→ **WHAT TO WORK ON**
Translate into Spanish this sentence from the text below on Microsoft's shift to cloud computing: "The technology giant cut another 7,800 jobs in 2015 and 4,700 last year."

→ **PROVIDED TEXT**
Microsoft’s Azure and Amazon.com Inc’s Web services are the dominant “super-clouds” for computing, Chowdhry said.
With super-cloud computing platforms, resources can be focused on refining and supporting a single version of operating software instead of versions released about every year to be installed on machines in homes or businesses, he said.
“You look at Microsoft and you realize that certain things that worked in the past are not gong to be relevant in the future,” Chowdhry said.
Microsoft has been shifting to a cloud-based model under Nadella, as the industry moves away from packaged software that was once the core of its business.
Microsoft said revenue from its “Intelligent Cloud” rose 11 percent from a year earlier to US$6.8 billion.
The Redmond, Washington-based company has announced thousands of job cuts in recent years, the most severe being 18,000 positions eliminated in 2014 related to its acquisition of Nokia and failed efforts in the smartphone market.
The technology giant cut another 7,800 jobs in 2015 and 4,700 last year.
In related news, Microsoft Taiwan general manager Steven Shaw (邵光華) reportedly tendered his resignation this week after completing his three-year term at the company, Central News Agency reported yesterday, citing industry sources.
Shaw’s position is to be filled by Davis Tsai (蔡恩全), Microsoft’s vice president for Greater China and general manager for China, during this transition period, the report said.

→ **GIVEN INFORMATION**
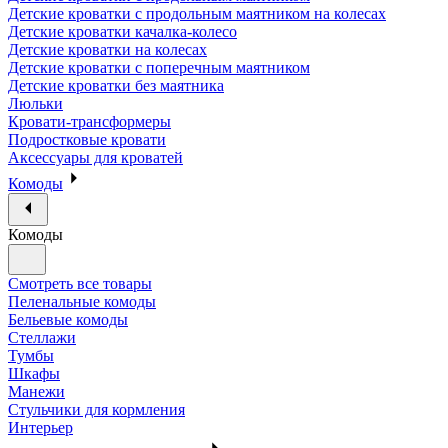
Детские кроватки с продольным маятником на колесах
Детские кроватки качалка-колесо
Детские кроватки на колесах
Детские кроватки с поперечным маятником
Детские кроватки без маятника
Люльки
Кровати-трансформеры
Подростковые кровати
Аксессуары для кроватей
Комоды
Комоды
Смотреть все товары
Пеленальные комоды
Бельевые комоды
Стеллажи
Тумбы
Шкафы
Манежи
Стульчики для кормления
Интерьер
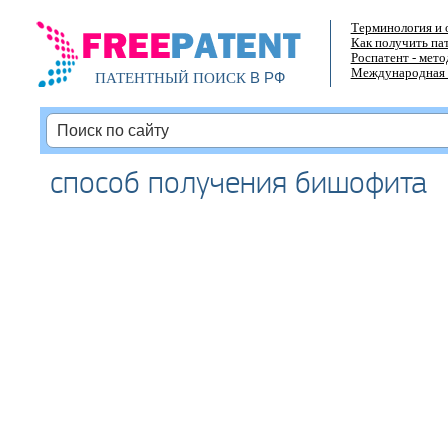
Терминология и 
Как получить па
Роспатент - мет
Международная 
В РФ
ПАТЕНТНЫЙ ПОИСК
способ получения бишофита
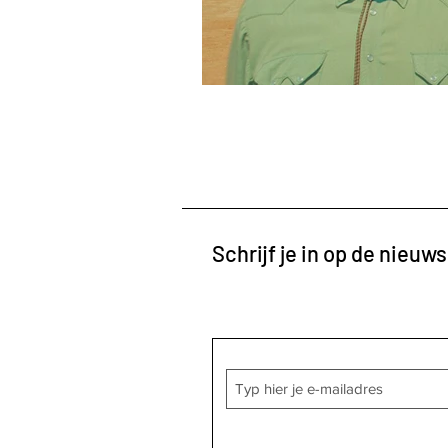
Schrijf je in op de nieuws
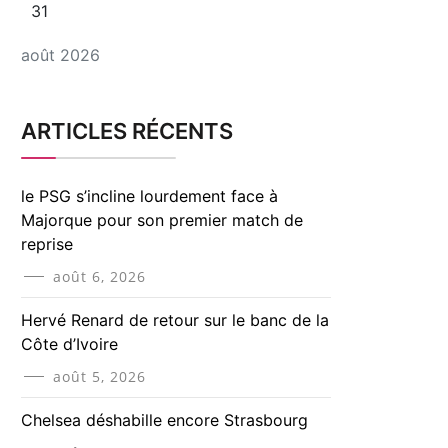
31
août 2026
ARTICLES RÉCENTS
le PSG s’incline lourdement face à
Majorque pour son premier match de
reprise
août 6, 2026
Hervé Renard de retour sur le banc de la
Côte d’Ivoire
août 5, 2026
Chelsea déshabille encore Strasbourg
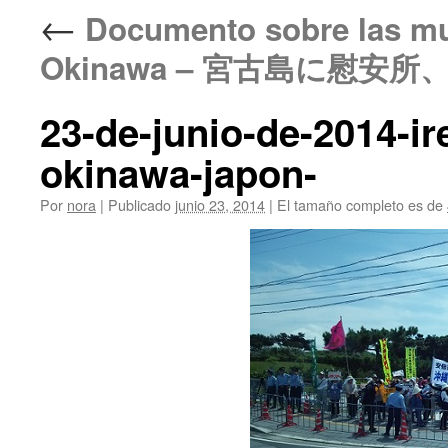
←
Documento sobre las muj
Okinawa – 宮古島に慰安
23-de-junio-de-2014-ir
okinawa-japon-
Por
nora
|
Publicado
junio 23, 2014
|
El tamaño completo es de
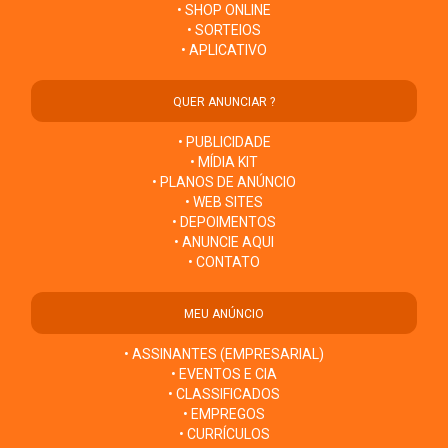
• SHOP ONLINE
• SORTEIOS
• APLICATIVO
QUER ANUNCIAR ?
• PUBLICIDADE
• MÍDIA KIT
• PLANOS DE ANÚNCIO
• WEB SITES
• DEPOIMENTOS
• ANUNCIE AQUI
• CONTATO
MEU ANÚNCIO
• ASSINANTES (EMPRESARIAL)
• EVENTOS E CIA
• CLASSIFICADOS
• EMPREGOS
• CURRÍCULOS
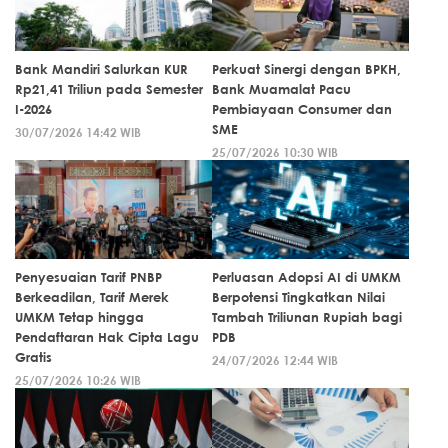
Bank Mandiri Salurkan KUR
Perkuat Sinergi dengan BPKH,
Rp21,41 Triliun pada Semester
Bank Muamalat Pacu
I-2026
Pembiayaan Consumer dan
SME
30/07/2026 14:42 WIB
25/07/2026 10:30 WIB
Penyesuaian Tarif PNBP
Perluasan Adopsi AI di UMKM
Berkeadilan, Tarif Merek
Berpotensi Tingkatkan Nilai
UMKM Tetap hingga
Tambah Triliunan Rupiah bagi
Pendaftaran Hak Cipta Lagu
PDB
Gratis
24/07/2026 12:44 WIB
25/07/2026 10:26 WIB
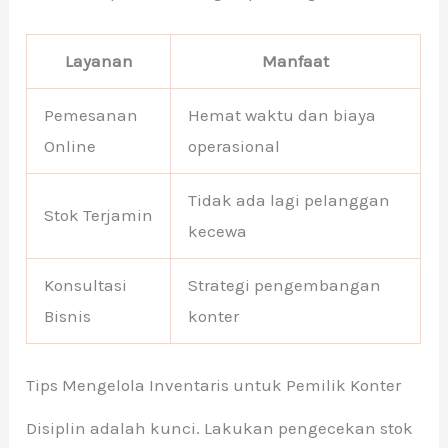
Layanan
Manfaat
Pemesanan
Hemat waktu dan biaya
Online
operasional
Tidak ada lagi pelanggan
Stok Terjamin
kecewa
Konsultasi
Strategi pengembangan
Bisnis
konter
Tips Mengelola Inventaris untuk Pemilik Konter
Disiplin adalah kunci. Lakukan pengecekan stok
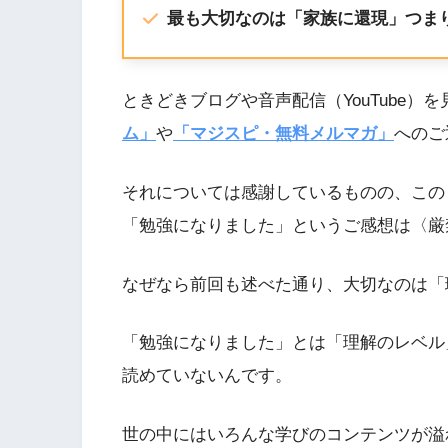
最も大切なのは「家族に還現」つま
ときどきブログや音声配信（YouTube）
ム」
や
「マジスピ・無料メルマガ」
へのご
それについては感謝しているものの、この
「勉強になりました」というご感想は〈厳
なぜなら前回も述べた通り、大切なのは「
「勉強になりました」とは「理解のレベル
読めていないんです。
世の中にはいろんな学びのコンテンツが溢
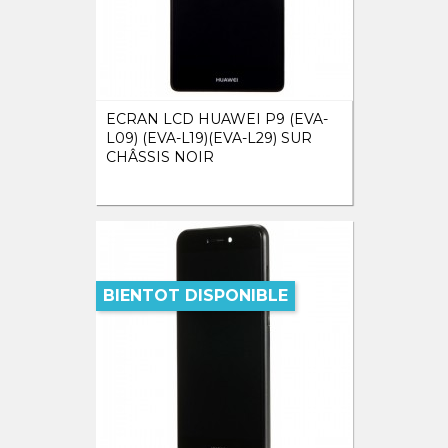
ECRAN LCD HUAWEI P9 (EVA-
L09) (EVA-L19)(EVA-L29) SUR
CHÂSSIS NOIR
BIENTOT DISPONIBLE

→ **EXPECTED OUTPUT**
El gigante tecnológico recortó otros 7.800 empleos en 2015 y 4.700 el año pasado.